Speaking about the regime’s latest brutality towards Ahwazis Scottish writer and editor Ruth Riegler said, “How can the international community continue rationalising a regime founded on persecution and terror? During this global pandemic, most democratic governments are doing their utmost to save citizens’ lives. To Iran’s regime, any citizen who demands the freedom and human rights that are all people’s birthright is expendable. This regime’s medieval barbarism towards Ahwazis and all dissidents is a shame on humanity.”
The fact that Iranian authorities feel the need to kill, maim, and torture political prisoners in Ahwaz with disregard for international laws, civic norms, and basic humanity is a demonstration of the regime’s internal weakness, not strength. Conflicted by the single-minded obsession in pushing its hegemonic agenda externally, Iran has overextended its resources, failing to supply its population even with the basics needed to manage the pandemic. Increasingly, it is pressured by the fallout from its corruption, embezzlement of public funding, failure to invest in clean prisons, and alienation of its Ahwazi population.

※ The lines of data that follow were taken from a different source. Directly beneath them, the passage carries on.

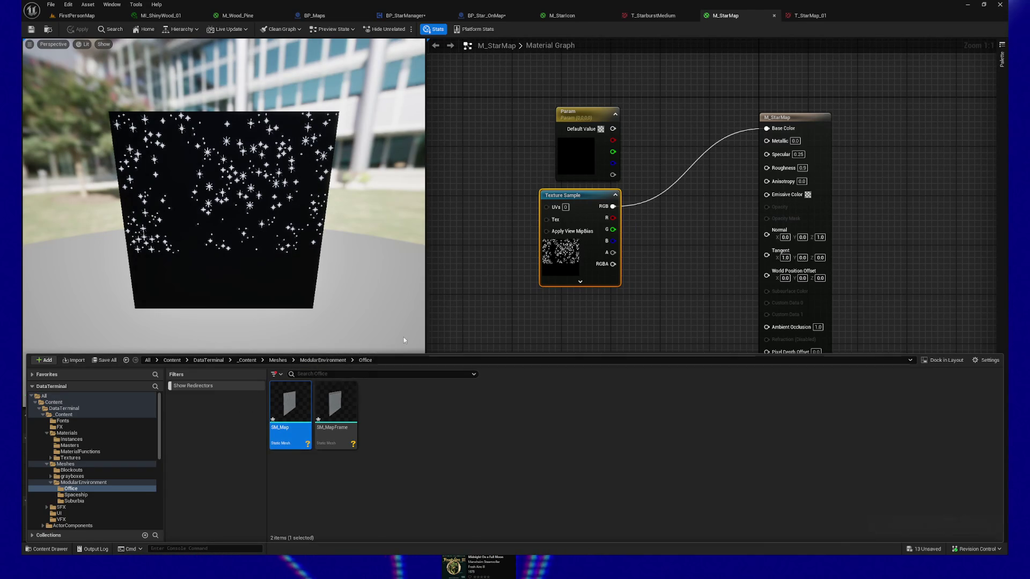
pyautogui.press('alt+Tab')
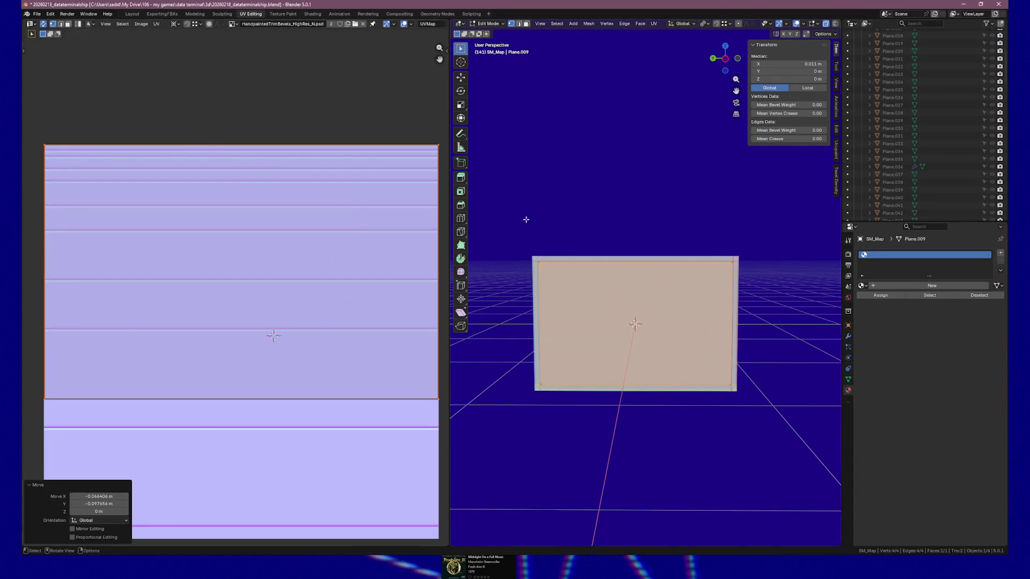
# Leave edit mode on the map plane and save the Blender file
pyautogui.press('Tab')
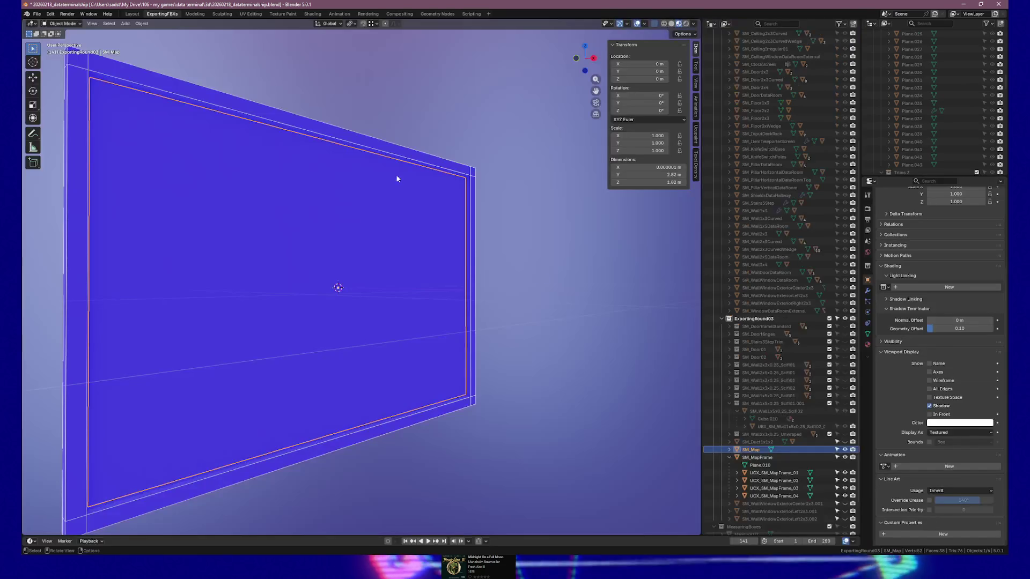
pyautogui.click(163, 14)
pyautogui.moveTo(524, 368)
pyautogui.mouseDown()
pyautogui.moveTo(437, 361)
pyautogui.moveTo(474, 364)
pyautogui.mouseUp()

Iran is no longer able to hide its mistreatment and abuses of the Ahwazis and their prisoners. Once a cause unknown even to the Arab world, thanks to Iran’s relentless, paranoid hounding of Ahwazi activists at home and abroad, the story of their persecution is becoming more known to the world. The irony here is, the more Iran does to oppress the Ahwazis, up to torturing and humiliating helpless, unarmed political prisoners, the more illegitimate and threatening it appears in the eyes of the international community and the less sympathy even the hardest of pragmatists will have over any business dealings that openly support these abuses. The Islamic Republic’s unabashed brutality in the midst of a humanitarian crisis may ultimately prove its own undoing.